The magic manifests in several ways. There is no one singular magic system in the book. There is Mari being a god-whisperer who can share her body with deceased gods. She has taken on several forms over the years, and in Thanet, she becomes the lioness and huntress as the incarnate of Endareus. Mari can change form at will, she is not the lioness at all times. Rayan, the Paladin Knight, has imbued strength from the goddess Lycaena. Although she is “dead”, he feels her spirit and still prays to her for strength. The paragons of the Everlorn Empire are the most dangerous, gifted through blood ritual with inhuman powers, they are nearly impossible to kill. I found it quite refreshing to see magic in different forms. It was a different way to use magic, Mr. Dalglish wields it exceptionally well.
The Bladed Faith is an excellent addition to the epic fantasy genre. Cyrus, the rightful prince of Thanet, becomes the reluctant masked hero, The Vagrant. There is so much more to this story of Cyrus. Joined by Rayan, Thorda, Stasia, and Mari, they inspire the people to rebel against the empire that brutally took over. As the people suffer, Cyrus is molded into The Vagrant. He doubts what he can do, but he grows as a character who becomes more confident in his skills, and also seeks revenge for his parent’s murder and the abuse of his people. All of these characters are excellently composed with complete character arcs. The antagonists, Magus and Sinshei, are fanatical in their imposing of the religion of the God Incarnate and the Uplifted Church. They all elicit a strong response in the reader, which is what great writing will do. I cared about what happened to Cyrus, and I seriously wanted Magus and Sinshei to pay for their crimes. Seamlessly entwined into this fantasy is political intrigue, betrayal, fanaticism, and the subtle use of magic. Magic was incorporated on several fronts; the god-whisperer, Mari, who takes in the Lion God Endareus and change into him when needed; the strength of the Paladin Knights, and the creation of the paragons. Not having one “universal” magic system makes this stand out and more interesting. Finally, there is LBGTQ representation in Thorda and Stasia. There is also the persecution of same sex relationships by the Empire, a mirror of the struggles of the LBGTQ community constantly faces. I like the fact that I am reading more of this representation in fantasy, and Mr. Dalglish handles it beautifully. I highly recommend The Bladed Faith, and eagerly await the next book.
Summary (from NetGalley)
A usurped prince prepares to take up the mantel of a deadly assassin and reclaim his kingdom, his people, and his slain gods in this epic fantasy from a USA Today bestselling author.

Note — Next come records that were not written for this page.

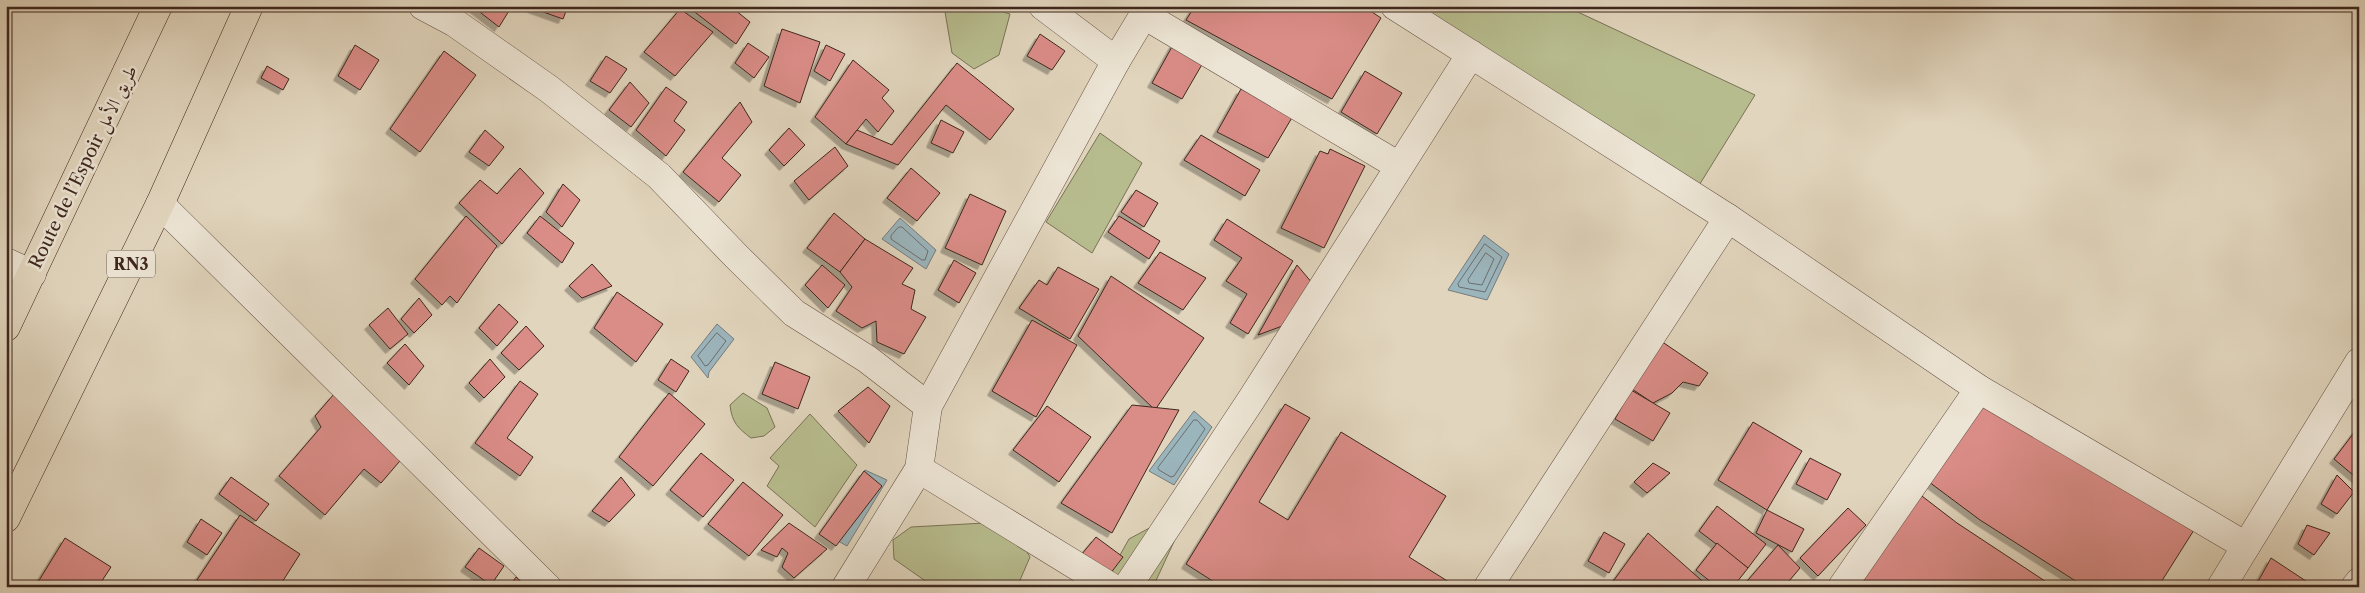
<svg xmlns="http://www.w3.org/2000/svg" width="2365" height="593" viewBox="0 0 2365 593" font-family="'Libre Caslon Text',Amiri,serif">
	<defs>
		<filter id="shadow"><feDropShadow dx="-4.5" dy="4.5" stdDeviation="0" flood-color="#0004"/></filter>
	</defs>
	<rect width="100%" height="100%" fill="#e1d5bd"/>
	<filter id="stains"><feTurbulence type="fractalNoise" baseFrequency=".004" numOctaves="4"/><feColorMatrix values="0 0 0 0 .2 0 0 0 0 .09 0 0 0 0 .02 0 0 0 .5 -.17"/></filter>
	<radialGradient id="worn" r=".72"><stop offset=".6" stop-color="#630" stop-opacity="0"/><stop offset="1" stop-color="#630" stop-opacity=".3"/></radialGradient>
	<g fill="#b7bc8e" stroke="#7a7256">
		<polygon points="944,6 983,6 1010,14 999,55 974,69 952,53"/>
		<polygon points="1392,6 1565,6 1755,95 1693,195"/>
		<polygon points="1100,133 1142,163 1092,253 1046,222"/>
		<path d="M 743,393 L 767,408 L 775,427 L 764,436 L 751,438 C 738,428 732,423 730,405 Z"/>
		<polygon points="810,414 857,465 815,527 767,486 779,466 770,458"/>
		<polygon points="985,523 1014,530 1030,557 1017,587 934,587 894,559 893,540 911,527"/>
		<polygon points="1155,525 1178,533 1153,587 1102,587 1129,539"/>
	</g>
	<g fill="#9bb5bd" stroke="#767c7d">
		<polygon points="900,218 936,250 926,269 882,239"/>
		<polygon points="1484,235 1509,254 1487,300 1448,290"/>
		<polygon points="717,324 734,339 709,372 708,378 691,357"/>
		<polygon points="1194,411 1212,427 1174,485 1149,471"/>
		<polygon points="865,470 887,480 847,546 822,532"/>
	</g>
	<g fill="none" stroke-linecap="round" stroke-linejoin="round">
		<g stroke="#6c6e6e" stroke-width="1">
			<polygon points="899,227 902,227 928,251 925,260 922,260 891,239 891,236"/>
			<polygon points="1485,244 1502,257 1485,292 1459,287 1458,284"/>
			<polygon points="1486,253 1494,259 1482,285 1469,283 1468,280"/>
			<polygon points="717,333 726,341 708,365 705,366 698,356"/>
			<polygon points="1194,420 1197,420 1205,429 1174,476 1171,477 1159,470 1158,468"/>
		</g>
	</g>
	<g fill="#da8c87" stroke="#3e271e" filter="url(#shadow)">
		<polygon points="472,6 512,6 499,27"/>
		<polygon points="532,6 568,6 563,19 532,8"/>
		<polygon points="687,6 730,6 750,22 736,44"/>
		<polygon points="1195,6 1363,6 1381,18 1332,99 1186,20"/>
		<polygon points="680,9 713,32 675,76 644,52"/>
		<polygon points="782,29 820,42 800,103 764,86"/>
		<polygon points="1040,34 1065,51 1052,70 1027,56"/>
		<polygon points="748,43 769,57 754,78 735,63"/>
		<polygon points="1174,43 1204,61 1182,99 1152,83"/>
		<polygon points="355,45 379,60 360,90 338,76"/>
		<polygon points="826,45 845,54 830,81 814,71"/>
		<polygon points="444,51 476,75 420,152 390,129"/>
		<polygon points="606,56 627,69 610,93 590,81"/>
		<polygon points="853,60 889,90 882,98 894,111 878,132 866,119 846,144 815,117"/>
		<polygon points="957,63 1014,109 990,140 946,105 898,165 846,144 857,130 892,145"/>
		<polygon points="267,66 289,79 283,90 261,78"/>
		<polygon points="1365,71 1402,93 1377,134 1341,112"/>
		<polygon points="630,82 649,103 631,127 609,110"/>
		<polygon points="666,87 687,102 674,121 685,130 666,156 636,130"/>
		<polygon points="1241,89 1293,116 1268,158 1217,132"/>
		<polygon points="740,102 752,122 722,158 741,175 719,202 683,172"/>
		<polygon points="941,120 964,132 953,153 931,143"/>
		<polygon points="789,128 805,145 784,166 769,150"/>
		<polygon points="485,130 504,147 489,166 469,152"/>
		<polygon points="1201,135 1260,170 1245,196 1184,160"/>
		<polygon points="835,147 848,166 809,200 794,181"/>
		<polygon points="1330,149 1365,166 1324,248 1281,228 1320,151 1328,154"/>
		<polygon points="520,168 544,193 502,244 459,203 480,180 497,194"/>
		<polygon points="911,168 940,193 917,221 887,198"/>
		<polygon points="563,184 580,200 562,227 546,212"/>
		<polygon points="1136,190 1158,203 1144,227 1121,212"/>
		<polygon points="970,194 1006,211 982,265 945,248"/>
		<polygon points="834,213 865,239 840,272 807,248"/>
		<polygon points="466,216 497,246 457,303 450,296 442,305 415,279"/>
		<polygon points="540,216 574,243 562,263 527,233"/>
		<polygon points="1119,216 1160,241 1149,259 1108,232"/>
		<polygon points="1227,219 1293,261 1248,334 1230,323 1247,294 1226,281 1242,258 1214,240"/>
		<polygon points="865,239 913,268 902,284 915,290 911,309 926,317 904,354 877,342 876,321 862,328 836,311 852,287 840,272"/>
		<polygon points="1160,252 1206,278 1183,310 1138,283"/>
		<polygon points="954,260 976,273 959,303 938,290"/>
		<polygon points="592,264 612,286 582,298 569,286"/>
		<polygon points="822,265 845,285 828,308 805,285"/>
		<polygon points="1297,265 1313,284 1293,322 1258,335"/>
		<polygon points="1058,267 1099,289 1070,339 1019,308 1039,280 1047,285"/>
		<polygon points="1111,276 1204,338 1155,410 1078,336"/>
		<polygon points="617,292 663,324 636,362 594,328"/>
		<polygon points="419,298 432,315 414,333 401,319"/>
		<polygon points="499,304 518,322 497,346 479,328"/>
		<polygon points="388,308 408,334 390,349 369,325"/>
		<polygon points="1032,320 1077,345 1036,417 992,391"/>
		<polygon points="526,326 544,346 519,370 501,353"/>
		<polygon points="1658,339 1708,373 1699,386 1683,382 1672,393 1653,403 1626,385"/>
		<polygon points="405,344 424,366 409,385 387,363"/>
		<polygon points="490,359 505,377 484,398 469,383"/>
		<polygon points="671,359 689,371 676,392 658,380"/>
		<polygon points="775,362 810,377 798,409 762,394"/>
		<polygon points="520,381 538,394 507,438 533,457 520,476 475,443"/>
		<polygon points="868,387 890,406 869,443 838,411"/>
		<polygon points="1631,390 1670,413 1653,441 1615,419"/>
		<polygon points="669,393 705,424 653,486 619,457"/>
		<polygon points="334,394 405,455 381,483 364,469 325,515 279,476 321,427 315,416"/>
		<polygon points="1285,404 1310,418 1259,502 1288,520 1341,432 1446,496 1409,557 1457,587 1222,587 1186,564"/>
		<polygon points="1980,404 2194,530 2158,587 2085,587 1980,520 1929,482"/>
		<polygon points="1132,405 1179,410 1112,533 1061,503"/>
		<polygon points="1047,406 1091,437 1059,482 1013,450"/>
		<polygon points="1753,422 1802,451 1767,510 1718,480"/>
		<polygon points="2359,426 2359,480 2334,459"/>
		<polygon points="701,453 734,480 703,517 670,490"/>
		<polygon points="1810,458 1841,474 1827,500 1796,484"/>
		<polygon points="1653,463 1670,473 1647,493 1634,482"/>
		<polygon points="864,471 882,486 836,546 819,534"/>
		<polygon points="2337,475 2354,492 2337,514 2321,504"/>
		<polygon points="231,477 269,504 256,521 219,494"/>
		<polygon points="621,477 635,495 609,522 592,511"/>
		<polygon points="743,482 783,515 749,556 708,524"/>
		<polygon points="1918,493 1957,523 2054,587 1859,587"/>
		<polygon points="1717,506 1766,544 1748,568 1699,531"/>
		<polygon points="1848,508 1866,525 1818,576 1800,558"/>
		<polygon points="1767,510 1804,529 1792,552 1756,533"/>
		<polygon points="240,515 300,554 279,587 207,587 197,580"/>
		<polygon points="201,519 222,533 207,555 187,542"/>
		<polygon points="789,523 827,549 794,578 782,567 788,553 782,548 777,557 761,550"/>
		<polygon points="2307,525 2330,533 2314,555 2298,544"/>
		<polygon points="1604,532 1625,544 1609,573 1588,561"/>
		<polygon points="1648,533 1709,587 1609,587"/>
		<polygon points="1096,537 1123,557 1110,574 1081,555"/>
		<polygon points="65,538 111,567 98,587 35,587"/>
		<polygon points="1717,543 1748,568 1733,587 1717,587 1696,570"/>
		<polygon points="1778,545 1800,568 1784,587 1742,587"/>
		<polygon points="479,548 504,566 491,585 465,567"/>
		<polygon points="2271,558 2315,587 2255,587"/>
		<polygon points="516,577 527,587 509,587"/>
	</g>
	<g fill="none" stroke-linecap="round" stroke-linejoin="round">
		<g stroke="#675246" stroke-width="29">
			<g id="minor">
				<polyline points="423,6 455,23 549,89 659,176 736,256 794,313 867,359 928,406"/>
				<polyline points="1043,6 1116,61"/>
				<polyline points="1395,6 1728,218 1979,389 2246,546"/>
				<polyline points="1144,15 1399,166"/>
				<polyline points="160,204 547,587"/>
				<polyline points="6,262 32,274"/>
				<polyline points="919,469 1111,587"/>
				<polyline points="846,587 919,469 928,406 1116,61 1149,6"/>
				<polyline points="1127,587 1251,400 1471,54"/>
				<polyline points="1488,587 1728,218"/>
				<polyline points="1842,587 1979,389"/>
				<polyline points="2221,587 2359,362"/>
				<polyline points="2355,587 2359,582"/>
			</g>
		</g>
		<g stroke="#3e271e" stroke-width="29">
			<g id="highway">
				<polyline points="6,327 158,6"/>
				<polyline points="6,518 160,204 249,6"/>
			</g>
		</g>
		<use href="#minor" stroke="#ece4d4" stroke-width="28"/>
		<use href="#highway" stroke="#e1d5bd" stroke-width="28"/>
	</g>
	<g text-anchor="middle" dominant-baseline="central" stroke-width="5" stroke-linejoin="round" paint-order="stroke">
		<rect fill="#ece4d4" stroke="#726055" stroke-width="1" x="107" y="250.5" width="48" height="27" rx="4"/>
		<g font-size="16" font-weight="bold" fill="#3e271e">
			<text x="131" y="264">RN3</text>
		</g>
		<g font-size="18" fill="#3e271e" stroke="#ece4d4">
			<text transform="translate(83 167) rotate(-64)">Route de l’Espoir طريق الأمل</text>
		</g>
	</g>
	<rect width="2365" height="593" fill="none" stroke="#e1d5bd" stroke-width="25"/>
	<rect x="8" y="8" width="2350" height="578" fill="none" stroke="#3e271e" stroke-width="2.5"/>
	<rect x="12" y="12" width="2340" height="568" fill="none" stroke="#3e271e"/>
	<rect width="100%" height="100%" filter="url(#stains)"/>
	<rect width="100%" height="100%" fill="url(#worn)"/>
</svg>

Cyrus was only twelve years old when his gods were slain, his country invaded, and his parents—the king and queen—beheaded in front of him. Held prisoner in the invader’s court for years, Cyrus is suddenly given a chance to escape and claim his revenge when a mysterious group of revolutionaries comes looking for a figurehead. They need a hero to strike fear into the hearts of the imperial and to inspire and unite the people. They need someone to take up the skull mask and swords and to become the legendary “Vagrant”—an unparalleled hero and assassin of otherworldly skill.
But all is not as it seems. Creating the illusion of a hero is the work of many, and Cyrus will soon discover the true price of his vengeance.